Kebebasan pers merupakan pilar utama demokrasi yang haram hukumnya untuk ditawar. Di Indonesia, negara menjamin ruang keleluasaan ruang berekspresi dan sudah diatur dalam undang-undang.
Jaminan kebebasan pers di Indonesia adalah bentuk dari pelaksanaan Pasal 28 dalam UUD 1945 yang telah mengatur kebebasan berserikat, berkumpul, mengeluarkan pikiran dengan lisan dan tulisan.
Tidak hanya itu, dalam Undang-Undang Republik Indonesia Nomor 40 Tahun 1999 Tentang Pers, ditekankan bahwa pers merupakan salah satu wujud kedaulatan rakyat dan menjadi salah satu unsur vital untuk menciptakan kehidupan bermasyarakat, berbangsa, dan bernegara yang demokratis.
Pada Pasal 4 Ayat 1 dan 2 dalam Bab II tentang Asas, Fungsi, Hak, Kewajiban, dan Peranan Pers, dituliskan bahwa kemerdekaan pers dijamin sebagai hak asasi warga negara. Tidak hanya itu, pers nasional juga tidak dikenakan penyensoran, pembredelan, atau pelanggaran penyiaran.
Melalui pasal tersebut, jelas bahwa pers harus bebas dari tindakan pencegahan, pelarangan, dan penekanan. Dengan demikian, masyarakat dapat mendapatkan informasi yang terjamin.
Pers nasional memiliki hak untuk menyampaikan informasi yang konkret dan sesuai fakta kepada masyarakat. Meskipun demikian, pers nasional juga tetap berkewajiban untuk tetap mematuhi dan menghormati norma-norma yang berlaku.
Kawan GNFI, pers berkewajiban untuk tetap mengikuti Kode Etik Jurnalistik, tidak mempublikasikan fitnah, dan melakukan verifikasi berita. Bersama dengan masyarakat, pers memegang pernan penting dalam menjaga demokrasi negara.
Pers, Si Pilar Demokrasi
Dalam sebuah tulisan yang dipublikasikan oleh Mahkamah Konstitusi (MK) Republik Indonesia, pers merupakan pilar keempat demokrasi yang dijamin kemerdekaan dan keberadaannya oleh UUD 1945, seperti halnya tiga pilar demokrasi lain, yakni kekuasaan eksekutif, legislatif, dan yudikatif.
‘Roh’ dari demokrasi adalah kebebasan berekspresi, di mana hal ini dekat dengan kebebasan pers. MK menyebut, sebagai salah satu pilar demokrasi, pers bertanggung jawab untuk meningkatkan profesionalisme, di mana pers berperan sebagai jembatan antara masyarakat kelas bawah dengan kaum elit.
Di sisi lain, kemerdekaan pers adalah milik rakyat yang harus dimanfaatkan sebesar-besarnya untuk kepentingan rakyat.
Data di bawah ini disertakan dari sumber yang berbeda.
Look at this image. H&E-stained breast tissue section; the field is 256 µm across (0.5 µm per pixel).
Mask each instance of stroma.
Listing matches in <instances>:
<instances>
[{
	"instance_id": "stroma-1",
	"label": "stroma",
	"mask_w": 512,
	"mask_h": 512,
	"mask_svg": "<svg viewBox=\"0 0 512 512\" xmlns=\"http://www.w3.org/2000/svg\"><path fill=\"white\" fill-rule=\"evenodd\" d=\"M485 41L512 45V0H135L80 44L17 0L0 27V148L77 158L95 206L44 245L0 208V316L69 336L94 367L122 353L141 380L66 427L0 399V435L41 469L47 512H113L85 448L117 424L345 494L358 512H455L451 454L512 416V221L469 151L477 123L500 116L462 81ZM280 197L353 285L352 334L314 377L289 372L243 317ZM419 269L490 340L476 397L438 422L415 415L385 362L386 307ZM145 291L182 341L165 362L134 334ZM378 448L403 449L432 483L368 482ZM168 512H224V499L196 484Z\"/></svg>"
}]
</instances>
Pers mengabdikan diri mereka untuk rakyat dan publik.
Kawan GNFI, pers memiliki tugas besar untuk melakukan pengawasan, kritik, koreksi, dan saran terhadap kepentingan umum. Artinya, pers tidak boleh bersifat pasif saat melihat adanya kepentingan umum yang terabaikan, terutama jika terjadi potensi penyalahgunaan.
Pers yang tidak melakukan pengawasan, kritik, koreksi, dan saran terhadap pilar demokrasi lainnya dianggap sebagai pers yang gagal membawa fungsinya. Pers juga dianggap sebagai ‘penegak’ keadilan dan kebenaran, meskipun caranya berbeda dengan penegak hukum formal lain, yakni hakim, jaksa, polisi, dan pengacara.
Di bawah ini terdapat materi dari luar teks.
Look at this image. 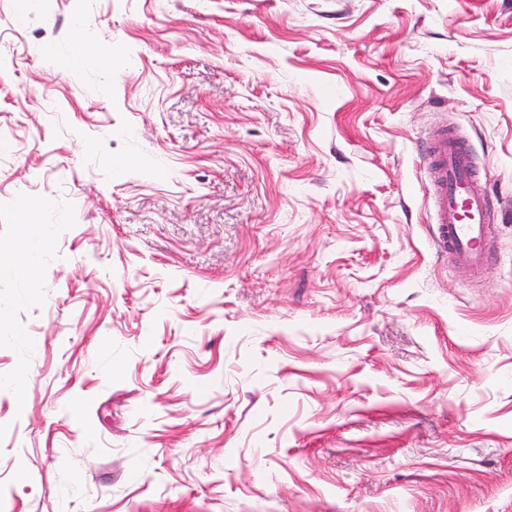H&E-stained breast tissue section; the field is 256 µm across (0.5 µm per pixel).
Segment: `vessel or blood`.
<instances>
[{
	"label": "vessel or blood",
	"mask_w": 512,
	"mask_h": 512,
	"mask_svg": "<svg viewBox=\"0 0 512 512\" xmlns=\"http://www.w3.org/2000/svg\"><path fill=\"white\" fill-rule=\"evenodd\" d=\"M420 163L436 253L464 279L479 281L491 265L499 206L483 185L473 147L461 132L443 128L423 146Z\"/></svg>",
	"instance_id": "vessel-or-blood-1"
}]
</instances>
Di sisi lain, Dewan Pers Indonesia menyatakan bahwa pers sendiri secara langsung diawasi, dikritik, dikoreksi, dan diberi saran oleh masyarakat.
Sayangnya, walaupun sudah dijamin keberadaan dan kebebasannya, pers masih menghadapi sejumlah ancaman. Kekerasan yang diterima oleh jurnalis dan media masih menjadi pekerjaan rumah yang serius bagi pemerintah.
Padahal, dalam Bab VIII tentang Ketentuan Pidana Pasal 18, jelas disebutkan bahwa setiap orang yang melawan hukum lewat tindakan yang menghambat atau menghalangi kebebasan pers dapat dipidana dengan penjara paling lama dua tahun atau denda paling banyak senilai Rp500 juta.
Dengan demikian, sudah sepatutnya kemerdekaan untuk menyatakan pikiran dan pendapat, khususnya melalui pers, harus selalu mendapatkan jaminan dan perlindungan hukum, serta bebas dari campur tangan dari pihak manapun.